Extract provided: Begin

8. CHIEF FINANCIAL OFFICER AND TREASURER.
The Chief Financial Officer shall be the Treasurer, unless the Board of Directors shall elect another officer to be the Treasurer. The Treasurer shall have the care and custody of the corporate funds, and other valuable effects, including securities, and shall keep full and accurate accounts of receipts and disbursements in books belonging to the corporation and shall deposit all moneys and other valuable effects in the name and to the credit of the corporation in such depositories as may be designated by the Board of Directors. The Treasurer shall disburse the funds of the corporation as may be ordered by the Board, taking proper vouchers for such disbursements, and shall render to the President and directors, at the regular meetings of the Board, or whenever they may require it, an account of all his transactions as Treasurer and of the financial condition of the corporation. If required by the Board of Directors, the Treasurer shall give the corporation a bond for such term, in such sum and with such surety or sureties as shall be satisfactory to the Board for the faithful performance of the duties of his office and for the restoration to the corporation, in case of his death, resignation, retirement or removal from office, of all books, papers, vouchers, money and other property of whatever kind in his possession or under his control belonging to the corporation.

Extract provided: End
Material provided: Begin

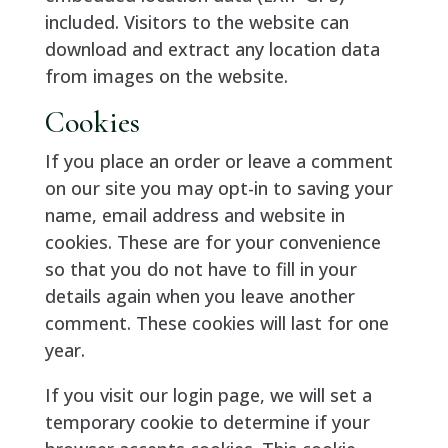
included. Visitors to the website can
download and extract any location data
from images on the website.
Cookies
If you place an order or leave a comment
on our site you may opt-in to saving your
name, email address and website in
cookies. These are for your convenience
so that you do not have to fill in your
details again when you leave another
comment. These cookies will last for one
year.
If you visit our login page, we will set a
temporary cookie to determine if your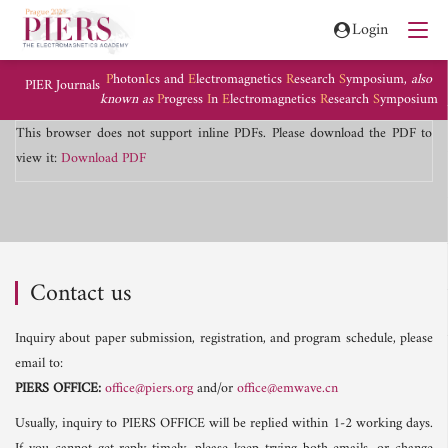
Login
P
hoton
I
cs and
E
lectromagnetics
R
esearch
S
ymposium,
also
PIER Journals
known as
P
rogress
I
n
E
lectromagnetics
R
esearch
S
ymposium
This browser does not support inline PDFs. Please download the PDF to
view it:
Download PDF
Contact us
Inquiry about paper submission, registration, and program schedule, please
email to:
PIERS OFFICE:
office@piers.org
and/or
office@emwave.cn
Usually, inquiry to PIERS OFFICE will be replied within 1-2 working days.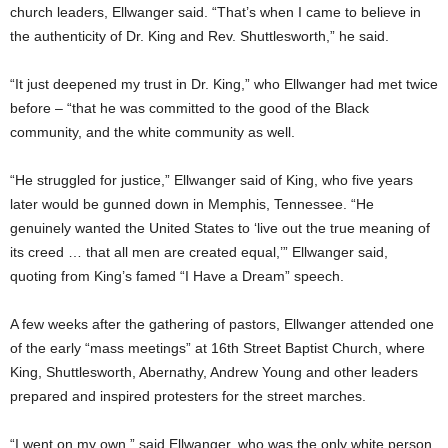
church leaders, Ellwanger said. “That’s when I came to believe in
the authenticity of Dr. King and Rev. Shuttlesworth,” he said.
“It just deepened my trust in Dr. King,” who Ellwanger had met twice
before – “that he was committed to the good of the Black
community, and the white community as well.
“He struggled for justice,” Ellwanger said of King, who five years
later would be gunned down in Memphis, Tennessee. “He
genuinely wanted the United States to ‘live out the true meaning of
its creed … that all men are created equal,’” Ellwanger said,
quoting from King’s famed “I Have a Dream” speech.
A few weeks after the gathering of pastors, Ellwanger attended one
of the early “mass meetings” at 16th Street Baptist Church, where
King, Shuttlesworth, Abernathy, Andrew Young and other leaders
prepared and inspired protesters for the street marches.
“I went on my own,” said Ellwanger, who was the only white person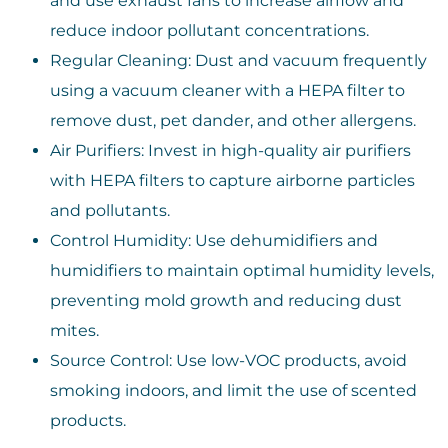
and use exhaust fans to increase airflow and
reduce indoor pollutant concentrations.
Regular Cleaning: Dust and vacuum frequently
using a vacuum cleaner with a HEPA filter to
remove dust, pet dander, and other allergens.
Air Purifiers: Invest in high-quality air purifiers
with HEPA filters to capture airborne particles
and pollutants.
Control Humidity: Use dehumidifiers and
humidifiers to maintain optimal humidity levels,
preventing mold growth and reducing dust
mites.
Source Control: Use low-VOC products, avoid
smoking indoors, and limit the use of scented
products.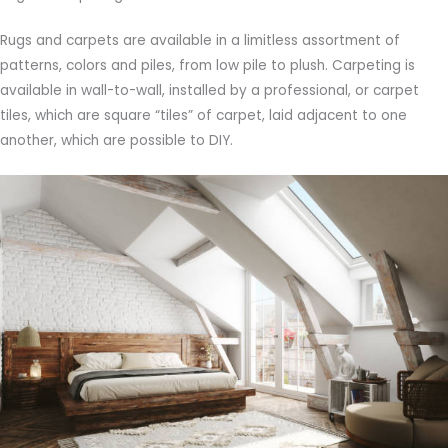
Rugs and carpets are available in a limitless assortment of
patterns, colors and piles, from low pile to plush. Carpeting is
available in wall-to-wall, installed by a professional, or carpet
tiles, which are square “tiles” of carpet, laid adjacent to one
another, which are possible to DIY.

Material provided: End

Problem requirements
Answer these questions from the section on the Chief Financial Officer and Treasurer:
(a) Who serves as Treasurer if the Board of Directors does not elect another officer?
(b) In whose name and to whose credit must the Treasurer deposit moneys and other valuable effects?
(c) To whom does the Treasurer render an account of transactions and of the corporation's financial condition?

Written answer
(a) The Chief Financial Officer.
(b) In the name and to the credit of the corporation.
(c) To the President and directors.